A multifaceted team of researchers prepared compounds containing the molecules from pain medicine and metal ions in order to test the theory that this combination would show promise as anti-cancer agents. Independently, the researchers noted, the compounds had each been show to be viable candidates for further exploration as anti-cancer agents. They suggested cisplatin as an example: the platinum based therapy has been used for years to fight lung, ovary, and other cancers. However, the researchers added, a resistance to the therapy often develops.

“The nature of the ligands as well as the relative ratio between the two active units, i.e. the metal fragment and the bioactive organic drug moiety, strongly influences the biological activity,” the study authors wrote.
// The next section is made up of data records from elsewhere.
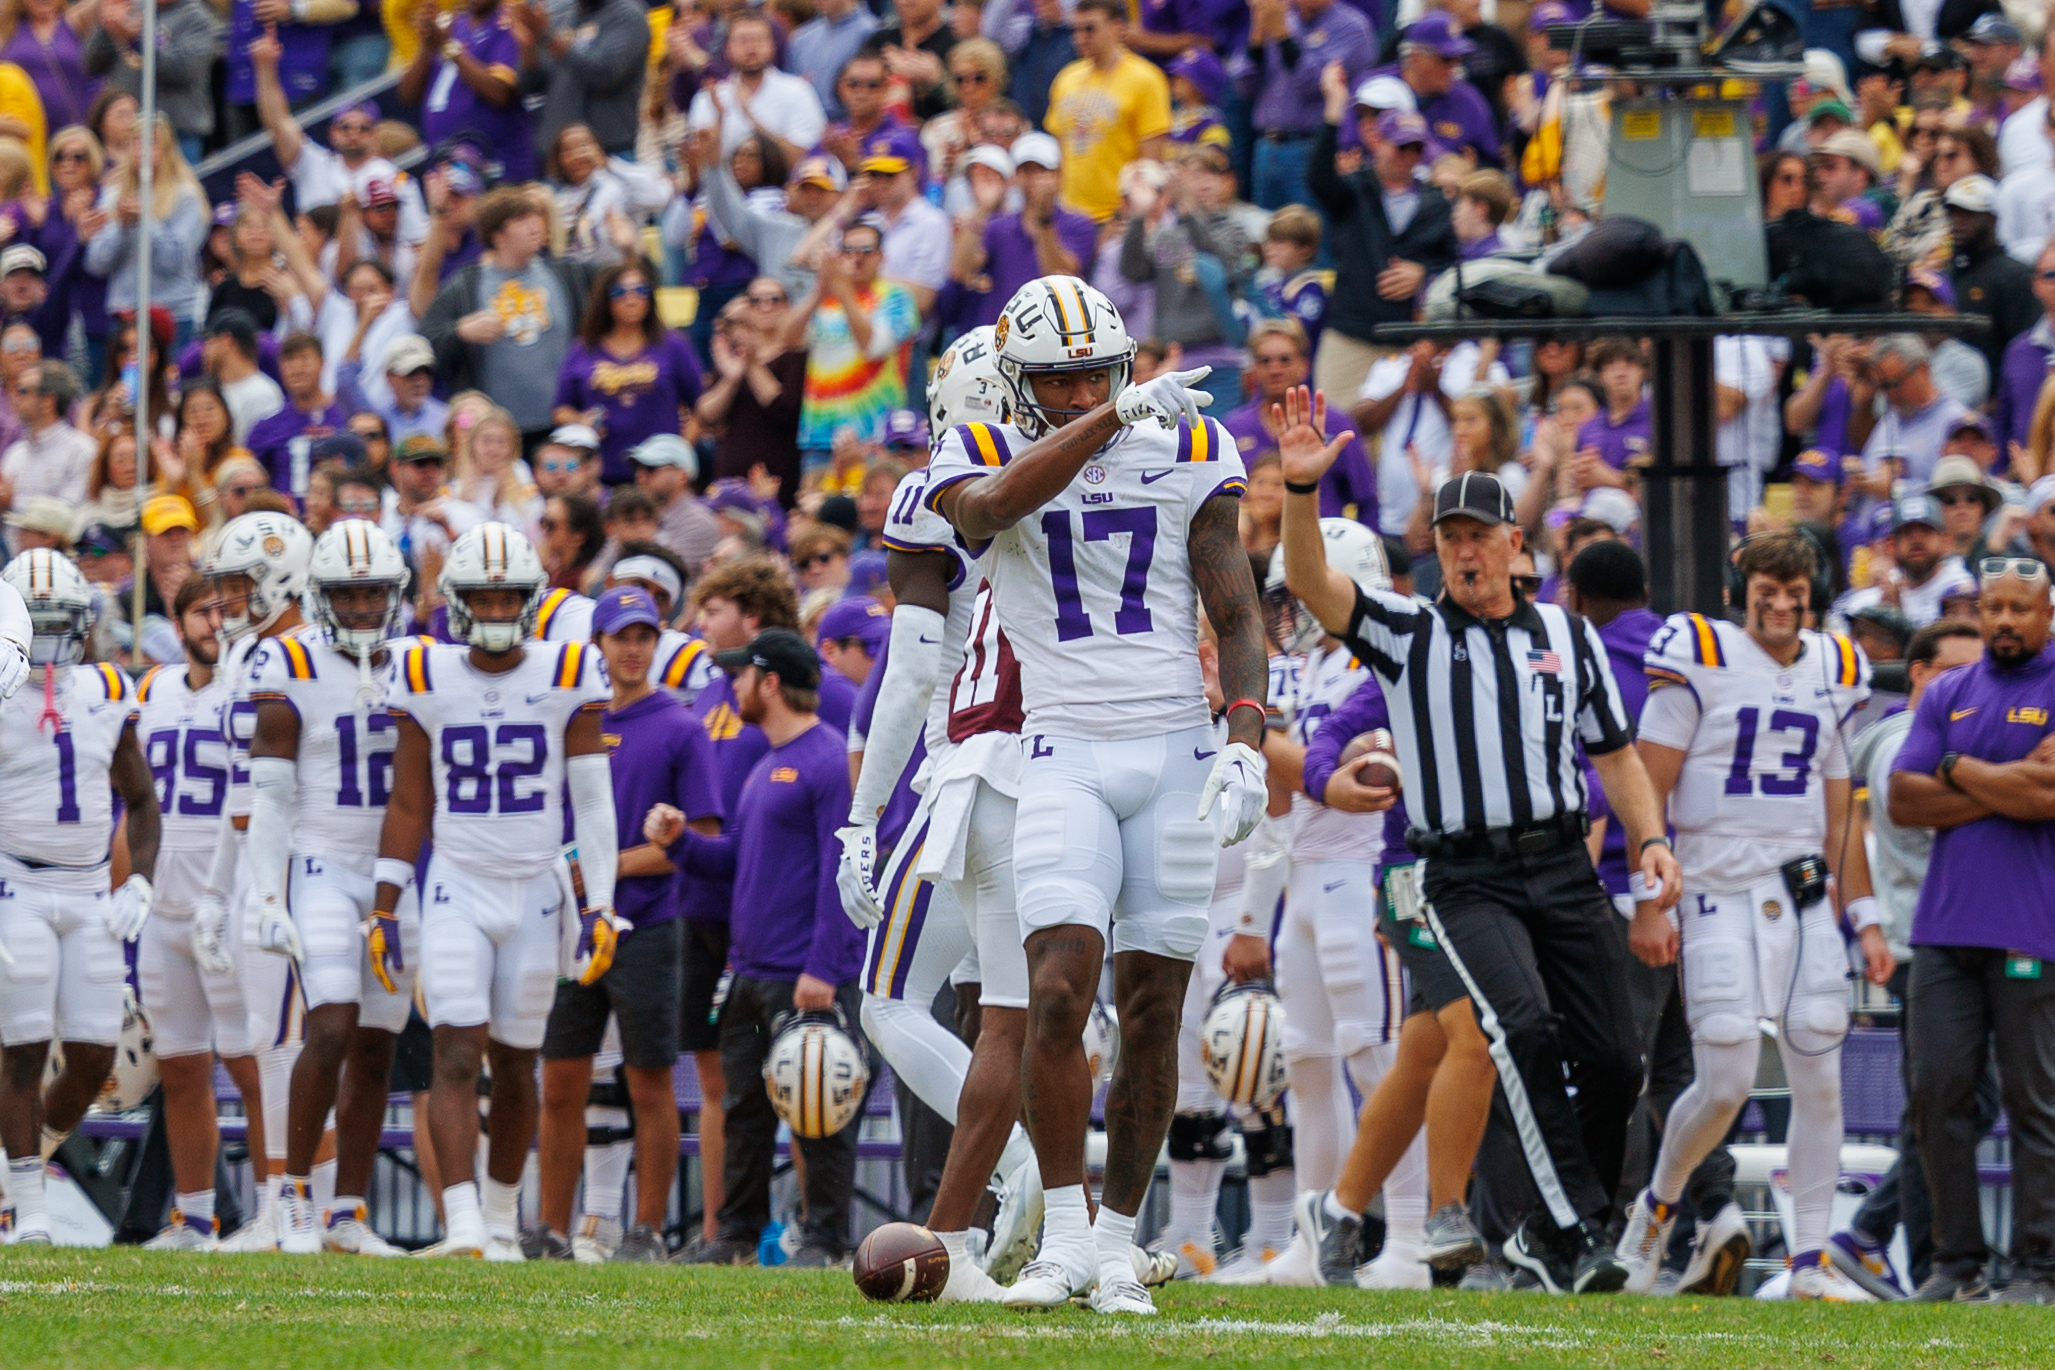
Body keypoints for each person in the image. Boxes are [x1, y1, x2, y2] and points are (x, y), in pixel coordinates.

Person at [1279, 405, 1682, 1294]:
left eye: (1479, 535)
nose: (1463, 550)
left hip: (1563, 864)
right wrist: (1302, 487)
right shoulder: (1405, 633)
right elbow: (1309, 581)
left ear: (1513, 543)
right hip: (1462, 876)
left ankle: (1534, 1227)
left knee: (1617, 1059)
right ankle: (1569, 1230)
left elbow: (1614, 754)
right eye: (1448, 535)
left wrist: (1650, 838)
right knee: (1512, 1028)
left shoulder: (1567, 639)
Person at [925, 277, 1267, 1314]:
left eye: (1096, 375)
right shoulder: (977, 444)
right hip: (1059, 751)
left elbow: (1239, 610)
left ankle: (1119, 1243)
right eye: (1058, 379)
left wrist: (1245, 739)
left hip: (1170, 748)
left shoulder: (1192, 447)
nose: (1079, 392)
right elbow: (986, 511)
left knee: (1157, 1007)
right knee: (1057, 992)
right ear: (1018, 385)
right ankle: (1065, 1238)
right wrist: (1114, 417)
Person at [1614, 532, 1891, 1300]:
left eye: (1792, 588)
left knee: (1819, 1072)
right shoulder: (1698, 652)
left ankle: (1808, 1264)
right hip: (1710, 883)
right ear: (1742, 590)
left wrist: (1863, 915)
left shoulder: (1835, 665)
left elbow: (1840, 812)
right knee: (1728, 1072)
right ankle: (1658, 1208)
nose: (1779, 602)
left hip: (1800, 888)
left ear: (1810, 592)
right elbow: (1650, 784)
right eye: (1765, 587)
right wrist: (1648, 900)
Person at [373, 522, 618, 1259]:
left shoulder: (568, 667)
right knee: (454, 1047)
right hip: (457, 882)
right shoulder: (425, 672)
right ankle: (463, 1226)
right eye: (480, 594)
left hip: (537, 886)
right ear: (453, 600)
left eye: (508, 594)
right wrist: (385, 903)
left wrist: (601, 903)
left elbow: (593, 799)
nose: (494, 606)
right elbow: (409, 802)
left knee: (516, 1060)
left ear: (533, 598)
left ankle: (503, 1221)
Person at [653, 627, 864, 1266]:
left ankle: (824, 1237)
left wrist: (824, 967)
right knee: (745, 1109)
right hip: (748, 970)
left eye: (741, 675)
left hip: (801, 974)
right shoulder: (766, 762)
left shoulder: (827, 763)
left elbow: (842, 872)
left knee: (816, 1108)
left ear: (770, 682)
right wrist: (681, 843)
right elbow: (737, 859)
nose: (731, 686)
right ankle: (736, 1234)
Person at [242, 521, 415, 1256]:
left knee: (378, 1042)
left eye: (375, 590)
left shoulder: (422, 661)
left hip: (394, 871)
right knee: (333, 1022)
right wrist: (266, 893)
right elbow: (272, 796)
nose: (364, 605)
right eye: (349, 593)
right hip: (321, 858)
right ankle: (292, 1192)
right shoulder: (286, 661)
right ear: (321, 597)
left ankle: (347, 1210)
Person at [535, 586, 722, 1262]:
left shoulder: (679, 726)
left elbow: (695, 837)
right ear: (600, 644)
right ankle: (550, 1230)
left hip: (646, 924)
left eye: (644, 635)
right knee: (559, 1080)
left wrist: (599, 870)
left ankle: (644, 1231)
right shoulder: (569, 719)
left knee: (648, 1078)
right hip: (571, 926)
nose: (634, 648)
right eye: (622, 636)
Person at [1888, 558, 2055, 1302]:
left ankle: (2037, 1266)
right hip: (1942, 930)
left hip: (2032, 928)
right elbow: (1901, 798)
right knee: (1936, 1091)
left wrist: (1953, 766)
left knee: (2033, 1102)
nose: (2005, 622)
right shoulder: (1949, 689)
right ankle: (1955, 1263)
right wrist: (2004, 781)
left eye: (2020, 609)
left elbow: (2045, 797)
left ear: (2046, 615)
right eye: (1993, 608)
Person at [1832, 617, 1987, 1298]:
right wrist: (2007, 785)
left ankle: (1888, 1243)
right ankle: (1903, 1248)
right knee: (1948, 1102)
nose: (1970, 688)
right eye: (1955, 673)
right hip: (1921, 944)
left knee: (1941, 1102)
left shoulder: (1926, 735)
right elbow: (1899, 812)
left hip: (1949, 939)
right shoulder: (1900, 738)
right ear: (1919, 674)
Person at [0, 549, 152, 1243]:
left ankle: (18, 1169)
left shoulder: (109, 689)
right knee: (24, 1045)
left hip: (90, 887)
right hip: (17, 882)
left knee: (94, 1056)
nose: (50, 639)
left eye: (58, 623)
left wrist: (141, 879)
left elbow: (142, 801)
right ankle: (28, 1210)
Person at [132, 580, 260, 1251]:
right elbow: (129, 795)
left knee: (248, 1063)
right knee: (180, 1066)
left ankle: (276, 1209)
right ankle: (196, 1215)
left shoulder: (249, 685)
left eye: (223, 609)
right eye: (200, 611)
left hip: (228, 898)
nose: (214, 622)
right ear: (176, 622)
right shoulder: (151, 690)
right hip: (164, 903)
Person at [1310, 77, 1458, 413]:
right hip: (1351, 335)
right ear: (1380, 143)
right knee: (1333, 426)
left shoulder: (1439, 204)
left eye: (1417, 148)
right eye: (1400, 146)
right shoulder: (1353, 191)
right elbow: (1317, 177)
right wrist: (1333, 109)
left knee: (1399, 447)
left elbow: (1457, 264)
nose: (1409, 156)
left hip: (1408, 342)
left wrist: (1424, 273)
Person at [421, 187, 596, 450]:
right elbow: (426, 339)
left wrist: (629, 251)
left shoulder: (569, 274)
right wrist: (461, 331)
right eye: (522, 220)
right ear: (498, 235)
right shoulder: (466, 284)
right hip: (497, 435)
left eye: (536, 217)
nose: (535, 226)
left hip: (563, 424)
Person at [552, 260, 704, 488]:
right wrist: (580, 421)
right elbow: (560, 410)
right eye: (619, 292)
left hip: (660, 475)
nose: (631, 299)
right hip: (600, 474)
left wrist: (680, 451)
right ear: (604, 299)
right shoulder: (583, 349)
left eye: (641, 291)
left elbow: (701, 407)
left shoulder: (673, 344)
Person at [783, 220, 920, 464]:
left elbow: (873, 347)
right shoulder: (826, 297)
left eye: (866, 251)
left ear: (881, 256)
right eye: (848, 251)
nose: (856, 259)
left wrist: (843, 291)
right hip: (820, 434)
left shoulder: (897, 297)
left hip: (873, 438)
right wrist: (818, 293)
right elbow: (788, 340)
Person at [1044, 0, 1171, 221]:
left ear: (1116, 27)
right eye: (1075, 29)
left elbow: (1152, 163)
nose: (1080, 37)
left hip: (1121, 216)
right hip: (1071, 216)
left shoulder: (1145, 79)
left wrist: (1128, 217)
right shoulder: (1066, 79)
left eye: (1090, 28)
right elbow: (1059, 154)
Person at [83, 116, 210, 335]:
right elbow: (96, 263)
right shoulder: (113, 195)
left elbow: (173, 260)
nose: (142, 149)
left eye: (151, 142)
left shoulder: (187, 197)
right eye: (136, 142)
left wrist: (146, 221)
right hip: (125, 316)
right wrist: (121, 227)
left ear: (167, 148)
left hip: (174, 314)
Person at [1247, 0, 1377, 211]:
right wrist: (1257, 36)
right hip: (1266, 146)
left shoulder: (1352, 27)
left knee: (1311, 232)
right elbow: (1244, 86)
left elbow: (1313, 84)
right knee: (1268, 234)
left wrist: (1283, 36)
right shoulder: (1281, 17)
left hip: (1311, 149)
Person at [399, 0, 537, 187]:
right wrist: (427, 46)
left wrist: (450, 47)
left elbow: (500, 93)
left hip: (496, 168)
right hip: (445, 169)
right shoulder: (452, 24)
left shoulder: (507, 22)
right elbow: (407, 95)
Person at [519, 0, 650, 160]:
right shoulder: (562, 18)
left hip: (608, 153)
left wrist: (548, 37)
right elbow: (530, 87)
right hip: (558, 157)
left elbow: (604, 75)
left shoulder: (627, 16)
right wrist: (529, 45)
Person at [1838, 495, 1978, 630]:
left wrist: (1894, 616)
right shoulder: (1886, 587)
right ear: (1892, 546)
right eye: (1907, 533)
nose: (1916, 540)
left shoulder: (1959, 589)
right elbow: (1841, 619)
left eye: (1925, 531)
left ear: (1946, 542)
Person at [245, 333, 347, 502]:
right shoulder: (267, 427)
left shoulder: (344, 413)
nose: (297, 368)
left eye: (304, 359)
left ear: (322, 363)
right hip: (285, 520)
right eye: (289, 360)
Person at [0, 359, 93, 512]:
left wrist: (12, 501)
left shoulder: (81, 451)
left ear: (48, 402)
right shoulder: (15, 453)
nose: (15, 397)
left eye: (23, 391)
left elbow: (68, 511)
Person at [340, 333, 448, 451]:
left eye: (427, 372)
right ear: (389, 376)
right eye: (411, 373)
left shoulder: (445, 419)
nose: (420, 382)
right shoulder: (377, 416)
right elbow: (344, 381)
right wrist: (365, 324)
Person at [200, 311, 285, 445]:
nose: (204, 351)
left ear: (227, 341)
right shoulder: (212, 390)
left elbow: (262, 448)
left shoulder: (261, 393)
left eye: (209, 341)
The researchers found that non steroidal anti inflammatory drugs (NSAIDs) can work against cancers and boost the activity of other drugs used alongside them. The researchers used indomethacin and diclofenac with ruthenium and osmium ions to see if they could develop and effective combination.

The NSAIDs attached to either the organometallic moieties via monodentate (such as pyridine or phosphine) or bidentate (bipyridine) ligands which allow the ruthenium and osmium arene complexes to be effective.

After creating several different NSAID/ metal ion complexes, the researchers characterized and categorized their structures to test them in the lab based on their ability to fight cancer. There were some compounds, the authors said, that were more effective in fighting ovarian cancer cells than cisplatin was. While there were a few compounds significantly more toxic to cells resistant to cisplatin than to healthy cells, the researchers believe that they are still a viable option to reduce side effects in the future.